Patience is romantic until you realise it is a cage.
The Shiny City Nobody Warns You About
Dubai is beautiful. I know it, I lived it, I believed in it. But there’s a version of this city nobody glamorises: the part where your worth depends on documents, approvals, system updates, internal sign-offs, people replying when they feel like it, where you can do everything right and still be sitting on the edge of legal existence because someone in an office hasn’t ticked a box. Where skyscrapers climb fast, but paperwork crawls like an injured snail. They sell ambition here like it grows on palm trees. But the truth is, ambition here can swallow you if timing doesn’t favour you.
I didn’t come here asking for miracles. I wondered about stability. I worked for it. I earned it. And somehow, it still slipped through my fingers like dust.
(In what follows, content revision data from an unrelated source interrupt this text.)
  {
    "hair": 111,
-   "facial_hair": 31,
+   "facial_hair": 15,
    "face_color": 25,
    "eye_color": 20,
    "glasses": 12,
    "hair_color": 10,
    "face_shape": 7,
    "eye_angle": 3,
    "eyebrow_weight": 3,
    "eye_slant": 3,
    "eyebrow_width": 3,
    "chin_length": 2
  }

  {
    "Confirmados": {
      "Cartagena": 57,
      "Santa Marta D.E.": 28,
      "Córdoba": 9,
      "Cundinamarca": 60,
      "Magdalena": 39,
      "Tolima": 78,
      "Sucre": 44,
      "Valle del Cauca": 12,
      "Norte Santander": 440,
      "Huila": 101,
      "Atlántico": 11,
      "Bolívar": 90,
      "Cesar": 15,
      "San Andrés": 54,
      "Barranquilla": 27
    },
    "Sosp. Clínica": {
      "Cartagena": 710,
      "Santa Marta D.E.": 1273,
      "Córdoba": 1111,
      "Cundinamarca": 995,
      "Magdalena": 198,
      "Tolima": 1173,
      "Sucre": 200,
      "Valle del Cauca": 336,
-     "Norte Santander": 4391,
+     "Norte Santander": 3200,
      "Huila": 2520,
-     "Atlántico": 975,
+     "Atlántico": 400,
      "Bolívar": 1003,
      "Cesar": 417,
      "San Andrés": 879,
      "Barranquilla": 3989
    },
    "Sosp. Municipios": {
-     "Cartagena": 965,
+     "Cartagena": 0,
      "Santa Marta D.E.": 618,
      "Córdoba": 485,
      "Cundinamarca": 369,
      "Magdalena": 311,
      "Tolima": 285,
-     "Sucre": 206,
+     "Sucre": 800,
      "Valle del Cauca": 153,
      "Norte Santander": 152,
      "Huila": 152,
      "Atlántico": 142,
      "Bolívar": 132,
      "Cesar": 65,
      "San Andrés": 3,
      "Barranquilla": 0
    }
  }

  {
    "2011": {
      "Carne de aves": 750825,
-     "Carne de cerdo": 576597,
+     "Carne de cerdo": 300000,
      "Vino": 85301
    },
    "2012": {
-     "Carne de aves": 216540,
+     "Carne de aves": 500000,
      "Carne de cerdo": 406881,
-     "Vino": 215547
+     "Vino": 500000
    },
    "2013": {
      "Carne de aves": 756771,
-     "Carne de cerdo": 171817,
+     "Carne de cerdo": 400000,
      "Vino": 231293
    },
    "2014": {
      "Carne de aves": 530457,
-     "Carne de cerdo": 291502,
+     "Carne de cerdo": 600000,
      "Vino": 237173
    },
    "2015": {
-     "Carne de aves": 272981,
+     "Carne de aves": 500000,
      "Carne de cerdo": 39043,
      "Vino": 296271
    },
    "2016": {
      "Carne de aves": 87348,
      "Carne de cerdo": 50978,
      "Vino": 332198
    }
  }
When the Clock Hit Zero and Life Didn’t Care
The day the grace period ends isn’t dramatic. It’s quiet. Almost rude in its quietness. The city keeps moving. People go to work. Traffic flows. Air smells the same. But inside you? Panic sits like a stone. Not because you did anything wrong, but because the system moved more slowly than your visa did. Suddenly, you are standing in your home city, feeling like a trespasser, simply because approval emails don’t recognise urgency.
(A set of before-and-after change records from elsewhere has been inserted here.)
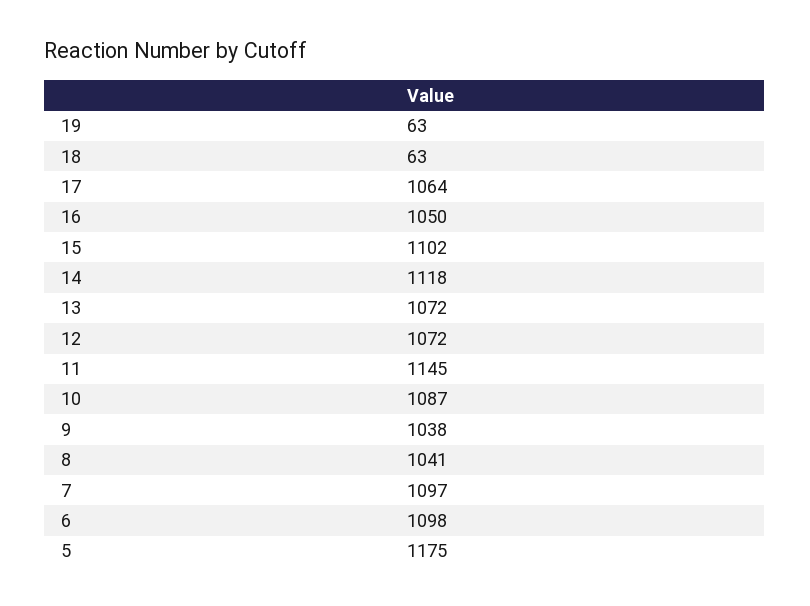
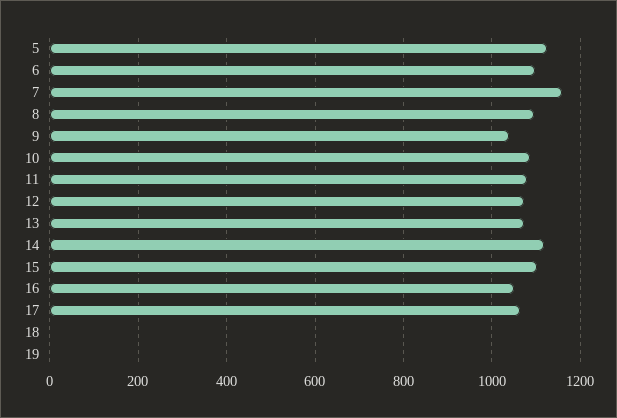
  {
-   "19": 63,
+   "19": 0,
-   "18": 63,
+   "18": 0,
    "17": 1064,
    "16": 1050,
    "15": 1102,
    "14": 1118,
    "13": 1072,
    "12": 1072,
-   "11": 1145,
+   "11": 1080,
    "10": 1087,
    "9": 1038,
-   "8": 1041,
+   "8": 1100,
-   "7": 1097,
+   "7": 1160,
    "6": 1098,
-   "5": 1175
+   "5": 1120
  }

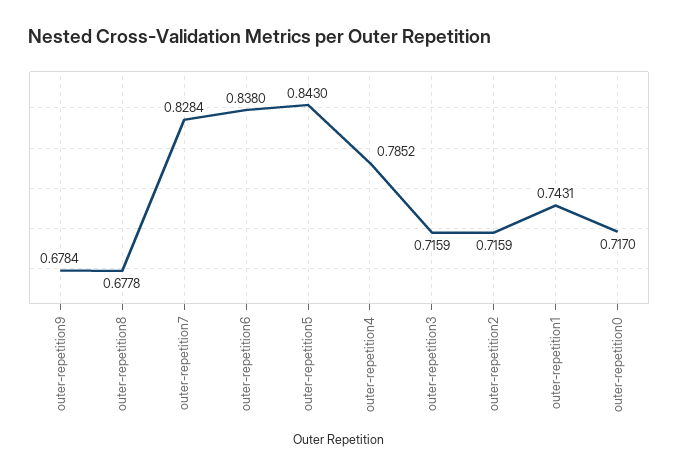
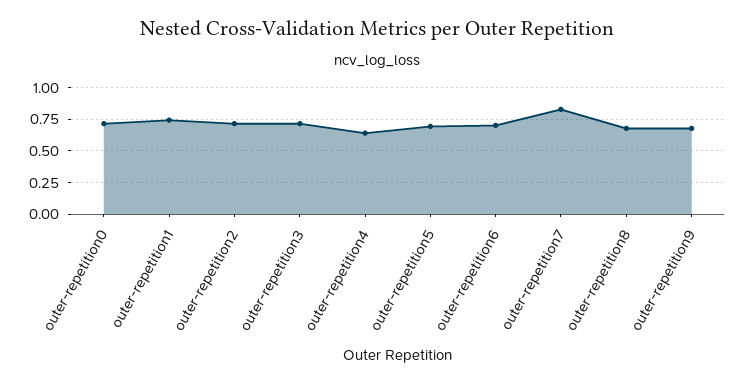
  {
    "outer-repetition9": 0.6784,
    "outer-repetition8": 0.6778,
    "outer-repetition7": 0.8284,
-   "outer-repetition6": 0.838,
+   "outer-repetition6": 0.7,
-   "outer-repetition5": 0.843,
+   "outer-repetition5": 0.7,
-   "outer-repetition4": 0.7852,
+   "outer-repetition4": 0.65,
    "outer-repetition3": 0.7159,
    "outer-repetition2": 0.7159,
    "outer-repetition1": 0.7431,
    "outer-repetition0": 0.717
  }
And let me say it: it feels humiliating. Not in a pathetic way but in a furious way. Like, how did doing everything right land me here? How is this my reality? How does a person who worked, waited, followed every rule end up in limbo like this?
I Am Tired in a Way That Doesn’t Have Words
This is not tired like “I need sleep.” This is tired like “I am sick of fighting.” Tired like every nerve is buzzing. Like every muscle is tight from holding in tears, anger, and pride. I am exhausted from being optimistic and exhausted from giving the benefit of the doubt. Exhausted from pretending the world is fair if you work hard. Hard work did not save me this year. Hope did not save me this year. Nothing saved me this year.
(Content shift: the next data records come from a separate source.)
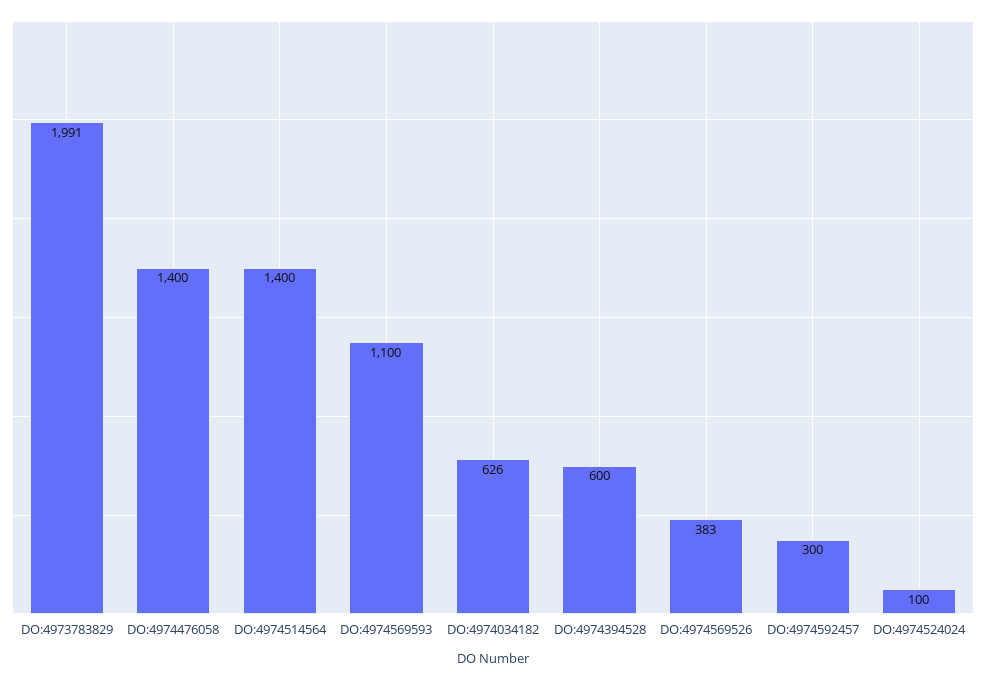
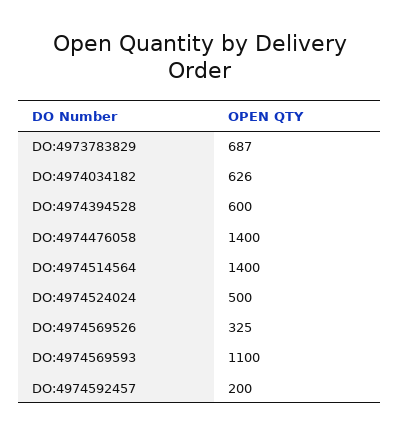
  {
-   "DO:4973783829": 1991,
+   "DO:4973783829": 687,
    "DO:4974476058": 1400,
    "DO:4974514564": 1400,
    "DO:4974569593": 1100,
    "DO:4974034182": 626,
    "DO:4974394528": 600,
-   "DO:4974569526": 383,
+   "DO:4974569526": 325,
-   "DO:4974592457": 300,
+   "DO:4974592457": 200,
-   "DO:4974524024": 100
+   "DO:4974524024": 500
  }

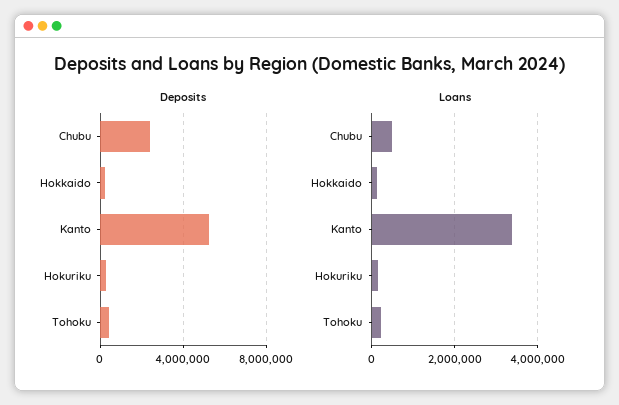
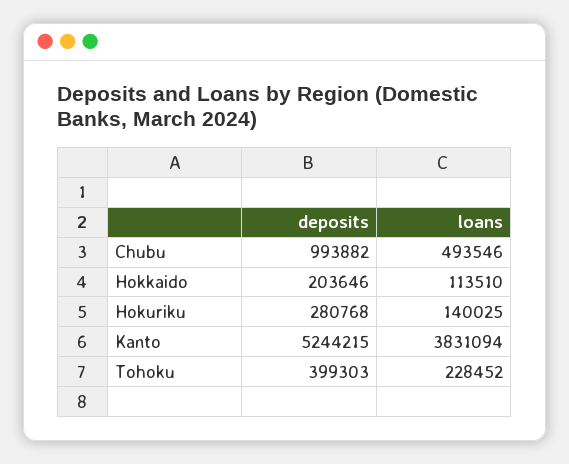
  {
    "Deposits": {
-     "Chubu": 2500000,
+     "Chubu": 993882,
      "Hokkaido": 203646,
      "Kanto": 5244215,
      "Hokuriku": 280768,
      "Tohoku": 399303
    },
    "Loans": {
      "Chubu": 493546,
      "Hokkaido": 113510,
-     "Kanto": 3400000,
+     "Kanto": 3831094,
      "Hokuriku": 140025,
      "Tohoku": 228452
    }
  }

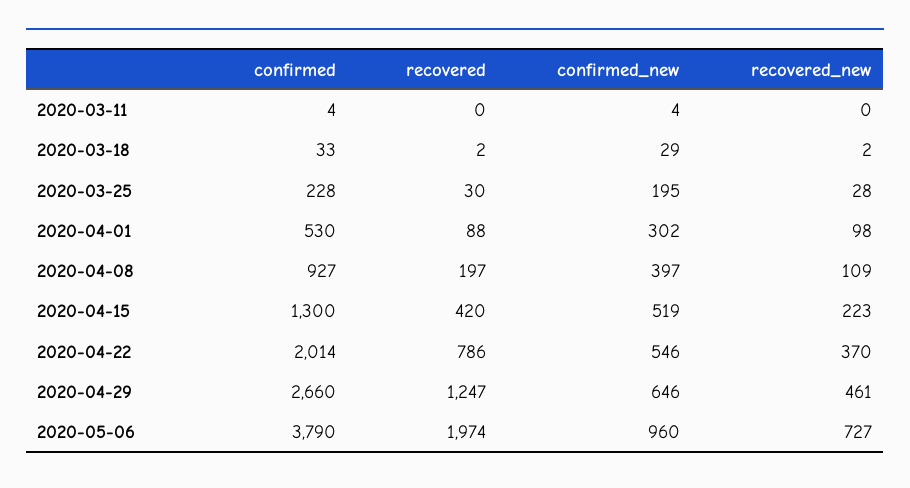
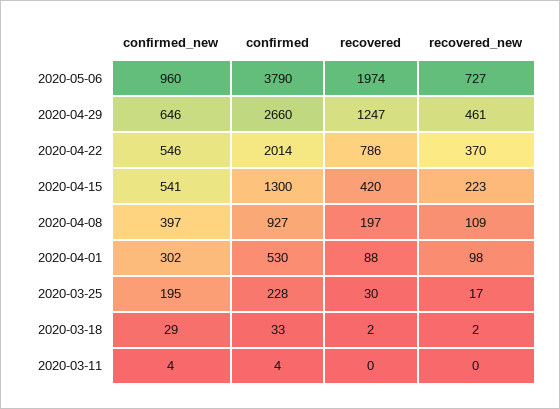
  {
    "confirmed": {
      "2020-03-11": 4,
      "2020-03-18": 33,
      "2020-03-25": 228,
      "2020-04-01": 530,
      "2020-04-08": 927,
      "2020-04-15": 1300,
      "2020-04-22": 2014,
      "2020-04-29": 2660,
      "2020-05-06": 3790
    },
    "recovered": {
      "2020-03-11": 0,
      "2020-03-18": 2,
      "2020-03-25": 30,
      "2020-04-01": 88,
      "2020-04-08": 197,
      "2020-04-15": 420,
      "2020-04-22": 786,
      "2020-04-29": 1247,
      "2020-05-06": 1974
    },
    "confirmed_new": {
      "2020-03-11": 4,
      "2020-03-18": 29,
      "2020-03-25": 195,
      "2020-04-01": 302,
      "2020-04-08": 397,
-     "2020-04-15": 519,
+     "2020-04-15": 541,
      "2020-04-22": 546,
      "2020-04-29": 646,
      "2020-05-06": 960
    },
    "recovered_new": {
      "2020-03-11": 0,
      "2020-03-18": 2,
-     "2020-03-25": 28,
+     "2020-03-25": 17,
      "2020-04-01": 98,
      "2020-04-08": 109,
      "2020-04-15": 223,
      "2020-04-22": 370,
      "2020-04-29": 461,
      "2020-05-06": 727
    }
  }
I am here because I refused to collapse. But refusing to collapse comes with a cost. And I am paying it with every breath.
When It Works Out, People Will Call It Destiny
One day, I will get the email, the offer, the stamp, and the “we are pleased to inform you.” And the world will clap and call it fate or faith or “your time finally came.” They will never see this part. They will never feel the dread, the waiting, the humiliation, the nights spent bargaining with life like a prisoner begging time to slow down. They will call it luck. But I will know this year has almost cracked me to dust.
I Am Still Here… Don’t Ask Me How
I don’t have a happy ending for you yet. I don’t have a wise sentence to wrap this up. I am not grateful for the pain right now. I am not inspired by it. I am living it. And it is ugly, heavy, and real. I am showing up every day out of stubbornness, not motivation. I am breathing out of discipline, not peace. I don’t know what tomorrow brings. But I do know this: I am still here. And that has to mean something, even when nothing else feels steady.
Question to the universe and anyone who ever felt trapped between hope and humiliation:
How much can one person endure before life finally gives them a break?